A large non-profit hospital chain settled a lawsuit alleging fraud in their pricing of anesthesia services.  It's interesting because

1)  It's another example of someone going after providers for what the medical world considers business as usual, but which the rest of the world considers fraud.  Oregon's justice department did this when they went after a pair of doctors for not disclosing they were paid by device manufacturers.

2)  It shows the importance of pricing.  Getting providers to disclose pricing isn't just about empowering patients to shop, it's about exposing hospital charges to scrutiny.  Nasty things breed in the dark, like $5,000 "anesthesia" charges for materials and service that cost the hospital $250.
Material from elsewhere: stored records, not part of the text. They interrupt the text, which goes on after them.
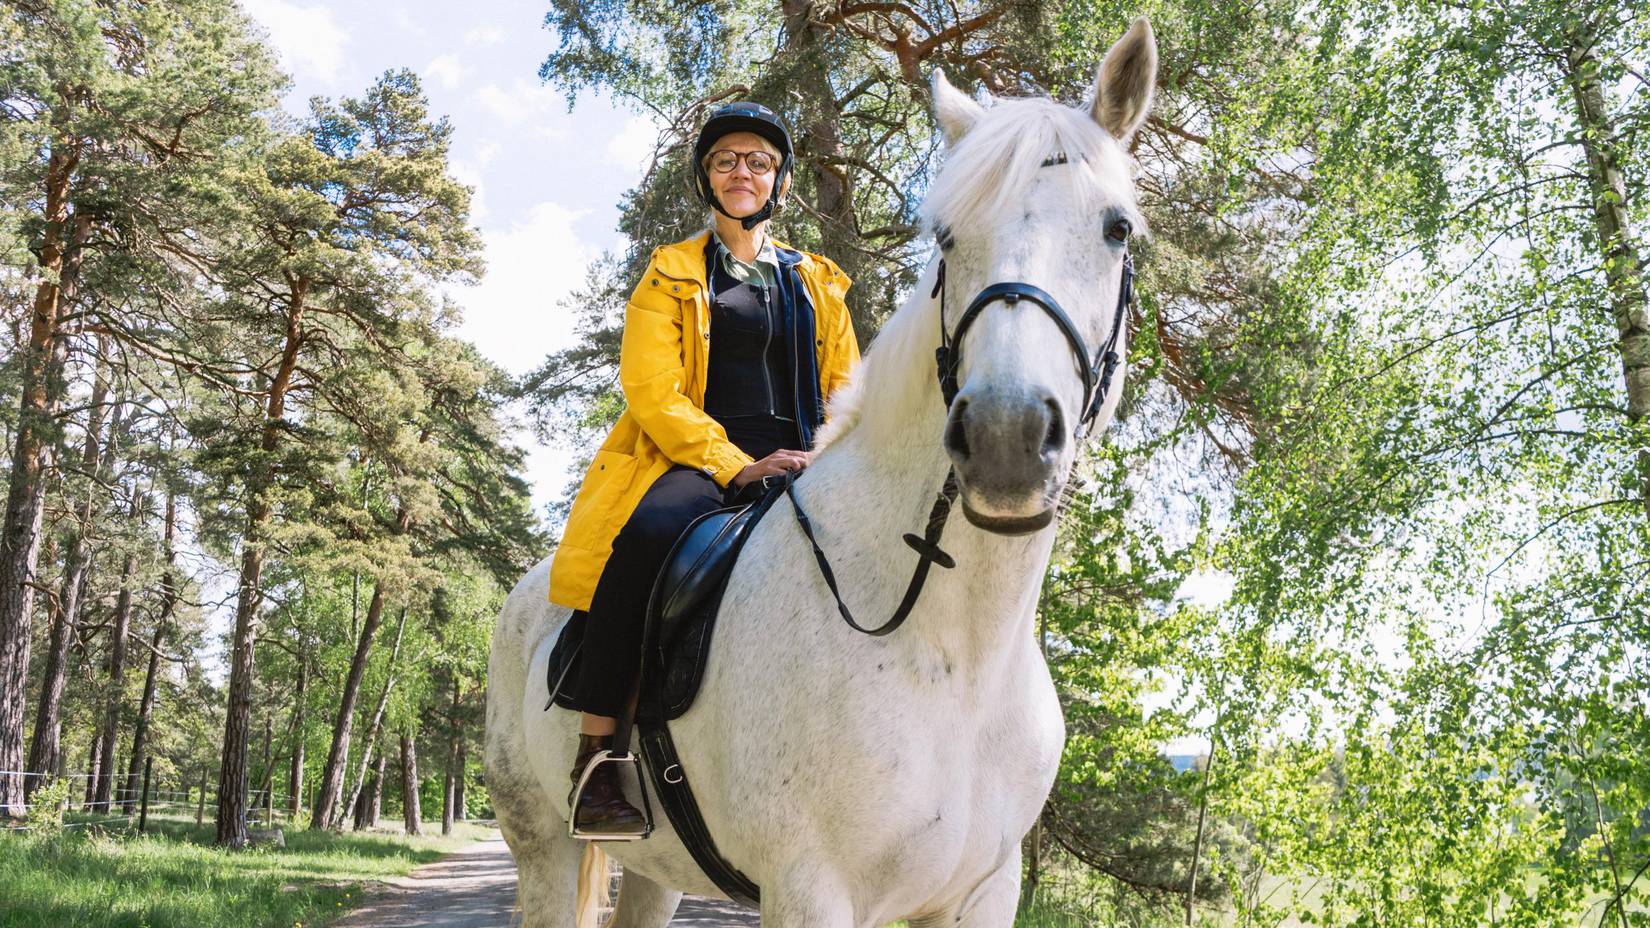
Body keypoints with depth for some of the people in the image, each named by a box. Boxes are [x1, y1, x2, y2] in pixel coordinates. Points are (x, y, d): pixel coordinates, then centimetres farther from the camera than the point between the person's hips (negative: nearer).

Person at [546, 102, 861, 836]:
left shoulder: (818, 283, 23)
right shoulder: (671, 276, 12)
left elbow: (845, 391, 21)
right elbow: (651, 391, -1)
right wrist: (737, 466, -15)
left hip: (802, 471, 3)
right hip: (697, 465, -3)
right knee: (645, 535, -38)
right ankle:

3)  It's worth reading the allegations to get a sense of how messy the billing for a surgical procedure is, and how abusive Sutter's pricing was.  They are contained in a filing by the CA Department of Insurance which supported the suit, it starts on page 18 of the pdf.

4)  It's also worth thinking about the limitations of using lawsuits to control hospitals.  This suit caught one service out of many the hospital bills.  There is nothing stopping hospitals from simply shuffling costs to a different service code.  Or they might not even do that, the basis of the fraud claim was that the hospital was charging a time-based fee for a one-time service that had no time component.  The suit alleged the hospital was either trying to trick people into thinking it was the anesthesiologist's bill (that is billed separately by the anesthesiologist, see what I mean about messy billing) or they were charging for services they didn't deliver.  Hospitals could fix that by just charging a fixed cost that wasn't time based but was no less inflated, and that's essentially what they're saying they will do.

Lawsuits are better than nothing, but they are no substitute for regulation.